Selected excerpt:
————

So there you have it. Remember that sorcery plays a large part in the book, and there are some spectacular displays of magical warfare. As is stated in the book, for the Company, "fighting is usually the last option". That's the basic philosophy of the mercenary group; they aren't hired to die, but rather they are hired to show the opposing side that the enemy has a lethal tool that they can bring to bear to kill you quite efficiently. In fact, as mentioned before, the Company has evolved to rely more on guile, and subterfuge, especially due to its reduced numbers. But they always make the best of it. That's what makes them what they are.
One last observation; many say that another original aspect of this series is that it is written from the point of view of the bad guys. This I don't agree with, and I think this is a major point that Cook drives across. There is no moral "good" or "evil", there are simply polite concessions we make to offset personal suffering. To paraphrase the Lady, "the concept of evil is subjective; it is simply what you can point your finger at after you have secured your position" (very loosely paraphrased). But that's always the point isn't it? That the other side is the bad guy?

————

Information provided:

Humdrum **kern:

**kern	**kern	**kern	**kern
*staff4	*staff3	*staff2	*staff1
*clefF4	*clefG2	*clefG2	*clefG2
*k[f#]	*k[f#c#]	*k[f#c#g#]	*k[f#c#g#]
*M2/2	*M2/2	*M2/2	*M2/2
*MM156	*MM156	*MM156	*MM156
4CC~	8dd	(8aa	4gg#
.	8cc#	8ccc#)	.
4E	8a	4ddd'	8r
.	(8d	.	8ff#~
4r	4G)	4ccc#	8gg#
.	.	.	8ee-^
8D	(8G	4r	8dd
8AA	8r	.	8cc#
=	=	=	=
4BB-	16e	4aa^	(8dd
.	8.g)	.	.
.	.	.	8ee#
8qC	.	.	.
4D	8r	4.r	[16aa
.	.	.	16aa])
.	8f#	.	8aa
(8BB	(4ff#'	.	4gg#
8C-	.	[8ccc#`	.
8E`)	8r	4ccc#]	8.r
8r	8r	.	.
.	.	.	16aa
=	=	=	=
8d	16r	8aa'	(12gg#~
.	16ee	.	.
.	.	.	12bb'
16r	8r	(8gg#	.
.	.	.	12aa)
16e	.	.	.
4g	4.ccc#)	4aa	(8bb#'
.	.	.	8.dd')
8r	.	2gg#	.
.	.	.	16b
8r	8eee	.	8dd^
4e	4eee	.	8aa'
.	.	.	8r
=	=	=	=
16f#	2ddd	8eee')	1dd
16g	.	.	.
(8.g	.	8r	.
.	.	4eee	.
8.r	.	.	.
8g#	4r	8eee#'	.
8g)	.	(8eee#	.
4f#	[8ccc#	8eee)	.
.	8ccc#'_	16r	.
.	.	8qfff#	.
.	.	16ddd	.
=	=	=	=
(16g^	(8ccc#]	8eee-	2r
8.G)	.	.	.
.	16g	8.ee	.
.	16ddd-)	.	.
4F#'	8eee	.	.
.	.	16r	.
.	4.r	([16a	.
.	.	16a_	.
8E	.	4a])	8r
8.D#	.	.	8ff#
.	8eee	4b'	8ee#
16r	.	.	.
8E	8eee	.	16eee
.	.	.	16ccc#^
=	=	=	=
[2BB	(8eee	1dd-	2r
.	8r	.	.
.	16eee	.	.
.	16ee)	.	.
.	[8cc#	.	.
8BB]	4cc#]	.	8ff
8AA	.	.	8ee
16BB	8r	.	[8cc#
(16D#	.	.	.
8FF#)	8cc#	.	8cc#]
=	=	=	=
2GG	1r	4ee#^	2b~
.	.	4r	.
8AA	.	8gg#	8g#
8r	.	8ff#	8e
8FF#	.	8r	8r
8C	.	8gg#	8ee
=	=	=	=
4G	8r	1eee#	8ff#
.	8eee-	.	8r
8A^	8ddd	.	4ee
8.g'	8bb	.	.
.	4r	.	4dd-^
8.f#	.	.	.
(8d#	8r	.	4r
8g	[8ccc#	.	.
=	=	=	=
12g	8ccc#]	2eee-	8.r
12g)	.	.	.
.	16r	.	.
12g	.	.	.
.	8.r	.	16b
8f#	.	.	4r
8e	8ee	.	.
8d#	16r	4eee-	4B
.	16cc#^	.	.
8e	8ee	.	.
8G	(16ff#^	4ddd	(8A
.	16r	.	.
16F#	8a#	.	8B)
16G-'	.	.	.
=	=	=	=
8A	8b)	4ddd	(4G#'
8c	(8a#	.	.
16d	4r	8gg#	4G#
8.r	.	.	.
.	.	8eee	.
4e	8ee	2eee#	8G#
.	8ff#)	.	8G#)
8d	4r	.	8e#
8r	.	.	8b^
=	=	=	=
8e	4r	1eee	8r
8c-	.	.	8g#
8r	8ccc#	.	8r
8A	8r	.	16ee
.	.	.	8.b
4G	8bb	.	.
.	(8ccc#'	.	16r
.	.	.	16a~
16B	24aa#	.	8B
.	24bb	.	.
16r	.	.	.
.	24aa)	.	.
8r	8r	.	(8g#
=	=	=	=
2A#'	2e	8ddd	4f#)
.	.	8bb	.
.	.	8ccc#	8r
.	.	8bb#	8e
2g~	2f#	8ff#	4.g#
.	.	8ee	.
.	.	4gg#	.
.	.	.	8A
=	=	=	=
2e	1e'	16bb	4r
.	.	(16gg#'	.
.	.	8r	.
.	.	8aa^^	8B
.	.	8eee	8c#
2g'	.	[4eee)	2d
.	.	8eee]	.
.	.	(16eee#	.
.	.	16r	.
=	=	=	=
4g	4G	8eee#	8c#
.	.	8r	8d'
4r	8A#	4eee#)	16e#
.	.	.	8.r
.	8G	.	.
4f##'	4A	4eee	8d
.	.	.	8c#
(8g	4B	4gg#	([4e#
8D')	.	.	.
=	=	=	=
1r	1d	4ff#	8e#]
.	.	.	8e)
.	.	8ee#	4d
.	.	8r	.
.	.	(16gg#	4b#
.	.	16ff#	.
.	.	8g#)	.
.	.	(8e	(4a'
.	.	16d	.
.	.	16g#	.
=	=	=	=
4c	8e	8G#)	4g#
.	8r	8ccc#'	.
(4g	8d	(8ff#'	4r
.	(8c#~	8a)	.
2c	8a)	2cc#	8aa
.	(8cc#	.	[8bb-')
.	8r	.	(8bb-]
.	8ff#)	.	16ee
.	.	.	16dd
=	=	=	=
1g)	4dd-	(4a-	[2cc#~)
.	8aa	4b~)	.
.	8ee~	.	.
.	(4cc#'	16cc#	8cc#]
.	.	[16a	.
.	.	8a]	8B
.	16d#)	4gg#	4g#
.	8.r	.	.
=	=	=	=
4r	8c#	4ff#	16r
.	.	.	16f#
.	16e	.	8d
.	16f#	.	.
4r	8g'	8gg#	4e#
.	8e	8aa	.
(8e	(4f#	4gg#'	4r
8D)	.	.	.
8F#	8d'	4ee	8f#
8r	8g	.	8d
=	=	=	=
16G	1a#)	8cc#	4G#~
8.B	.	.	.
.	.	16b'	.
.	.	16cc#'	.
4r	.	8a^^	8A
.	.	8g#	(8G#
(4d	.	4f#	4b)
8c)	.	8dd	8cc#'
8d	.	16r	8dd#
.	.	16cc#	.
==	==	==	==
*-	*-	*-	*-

————

Set of tasks:
1) Reproduce the review excerpt word for word, everything from "So there you" down to "what they are.".
2) Answer these questions from the review excerpt:
(a) What does the book say about fighting for the Company?
(b) What has the Company come to rely on more because of its reduced numbers?
(c) Which claim about the series, made by many, does the writer disagree with?

Responses per task:
1)
So there you have it. Remember that sorcery plays a large part in the book, and there are some spectacular displays of magical warfare. As is stated in the book, for the Company, "fighting is usually the last option". That's the basic philosophy of the mercenary group; they aren't hired to die, but rather they are hired to show the opposing side that the enemy has a lethal tool that they can bring to bear to kill you quite efficiently. In fact, as mentioned before, the Company has evolved to rely more on guile, and subterfuge, especially due to its reduced numbers. But they always make the best of it. That's what makes them what they are.

2)
(a) For the Company, "fighting is usually the last option."
(b) Guile and subterfuge.
(c) That the series is original because it is written from the point of view of the bad guys.